Jacinto de Barrios Leal y Jáuregui was a native of Cadiz (in Andalusia, Spain).
Around the year 1718, Jacinto started to serve the Spanish Crown as a soldier and was appointed Lieutenant Colonel of cavalry while he participated in the campaigns developed against Italia. He was appointed governor and Captain General of Texas in 1751, arriving at Los Adaes in June of that year. During his government, between other actions, he founded the Mission Santa Cruz de San Sabá and the Presidios of San Agustín de Ahumada and San Sabá. In addition, he moved the San Xavier missions and San Francisco Xavier Presidio to the San Marcos River. In 1751, in early his term as governor, three Frenchmen were found to have settled along the Trinity River to trade with the Native Americans. The Spanish authorities arrested and expelled them from the colony.

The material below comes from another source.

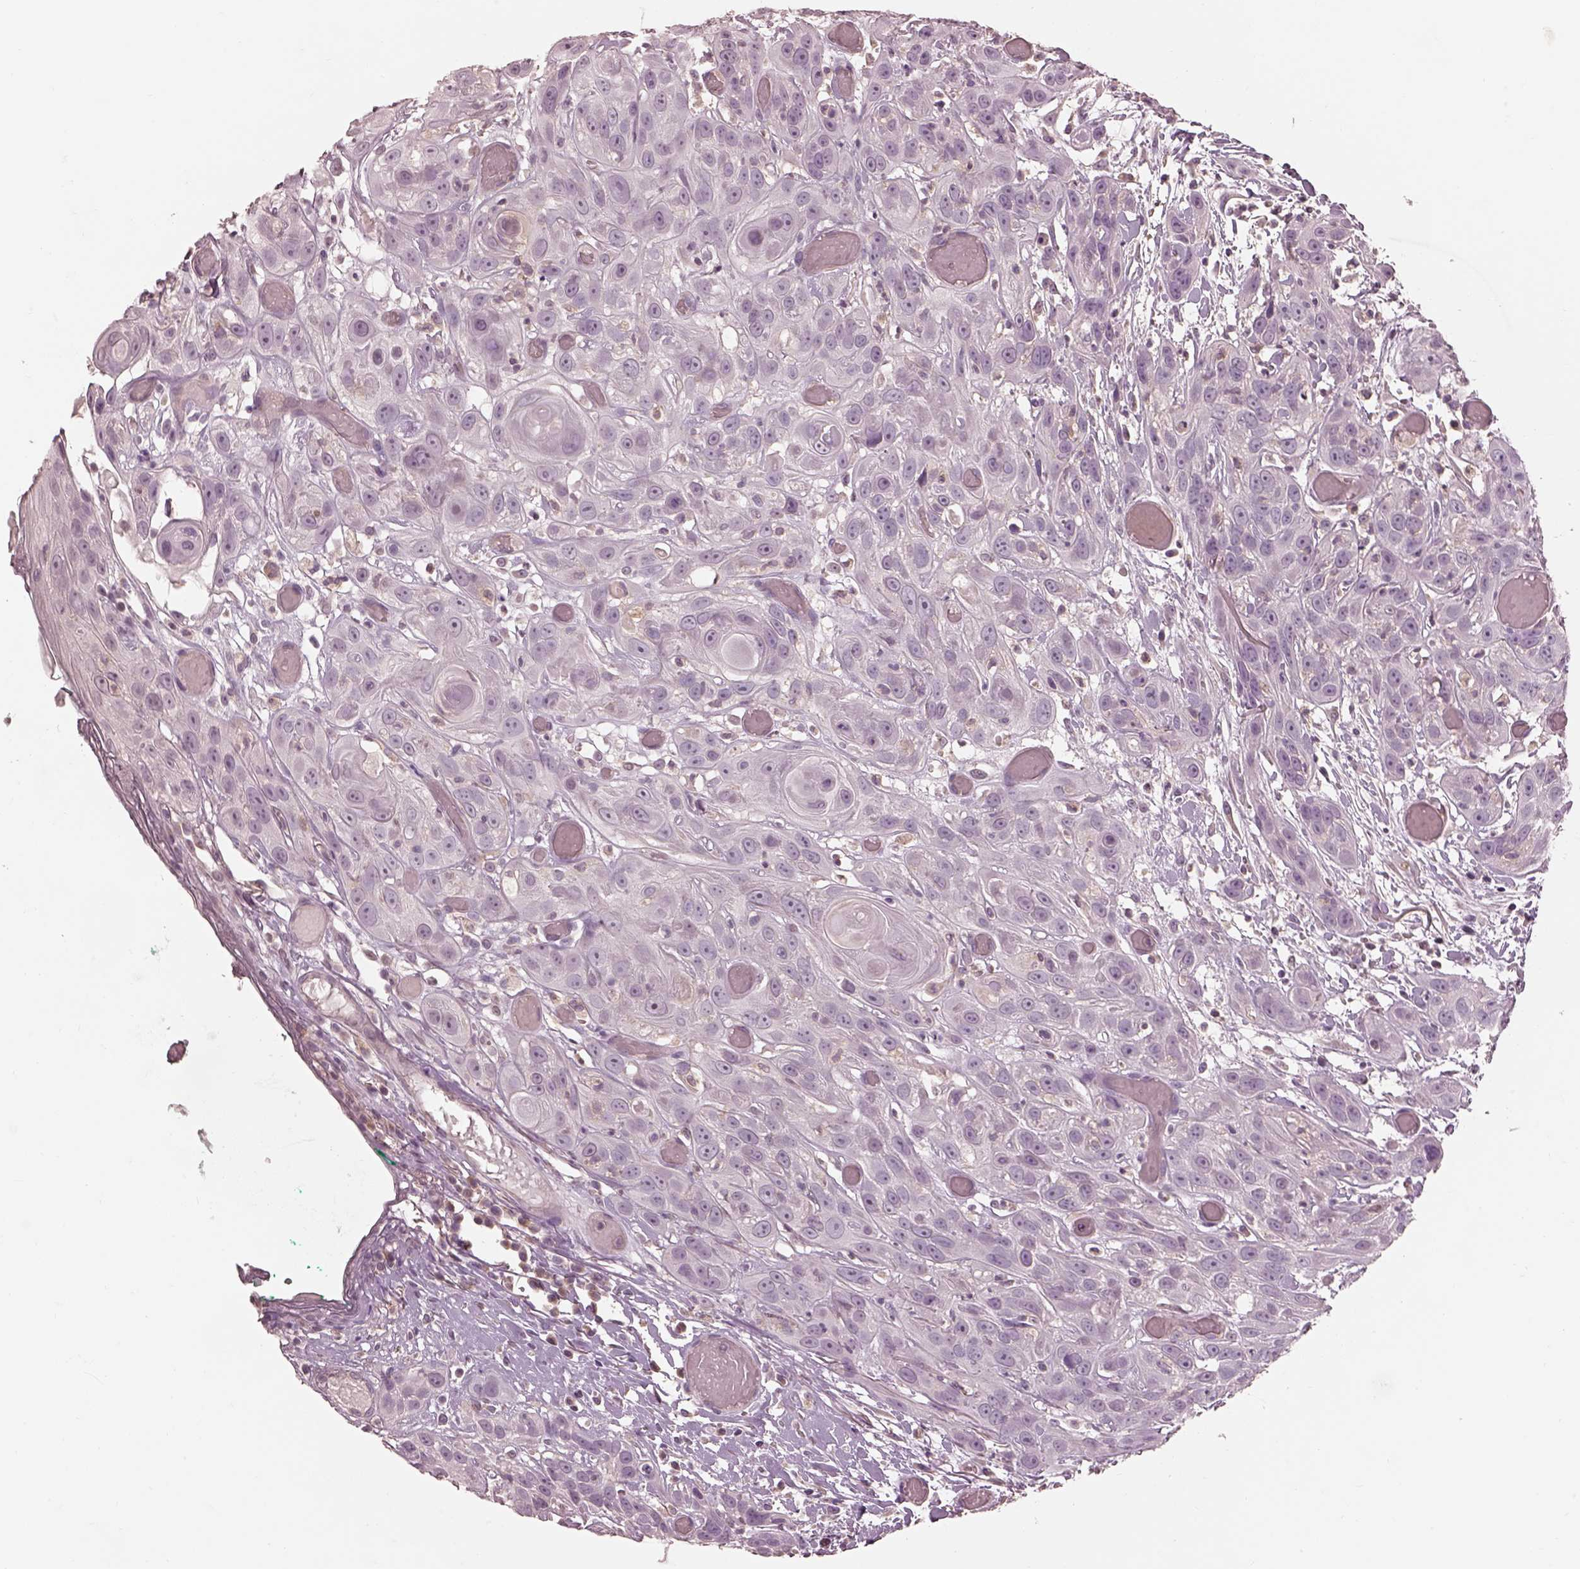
{"staining": {"intensity": "negative", "quantity": "none", "location": "none"}, "tissue": "head and neck cancer", "cell_type": "Tumor cells", "image_type": "cancer", "snomed": [{"axis": "morphology", "description": "Normal tissue, NOS"}, {"axis": "morphology", "description": "Squamous cell carcinoma, NOS"}, {"axis": "topography", "description": "Oral tissue"}, {"axis": "topography", "description": "Salivary gland"}, {"axis": "topography", "description": "Head-Neck"}], "caption": "A photomicrograph of human head and neck cancer (squamous cell carcinoma) is negative for staining in tumor cells.", "gene": "PRKACG", "patient": {"sex": "female", "age": 62}}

During the summer of 1756, Barrios was appointed governor of Coahuila, while his partner, Angel Martos y Navarrete, obtained the governorship of Texas. The men exchanged their territories to govern to allow Barrios stay in Texas longer (until 1759) so he could finish the construction the Presidio of San Agustín de Ahumada and establish a civil settlement in the near places to presidio. Barrios made a great fortune in the fur trade with several Native American people such as the Bidais and Orcoquizas, through a strict control of indigenous industry; So, he bought French goods in Natchitoches, Louisiana, and sold leathers to the indigenous population of place. Its practice of smuggling with the French Louisiana became Barrios in a very criticized figure in Texas, being the most criticized governor of the province (in this time, Texas was a province). He ended his term in Texas in 1759.
In this year he left Texas and was appointed Governor of the Province of Coahuila, ruling the province from February 1759 till September 10, 1762. Later, he was reappointed in December 10, 1765, finishing his term February 6, 1768.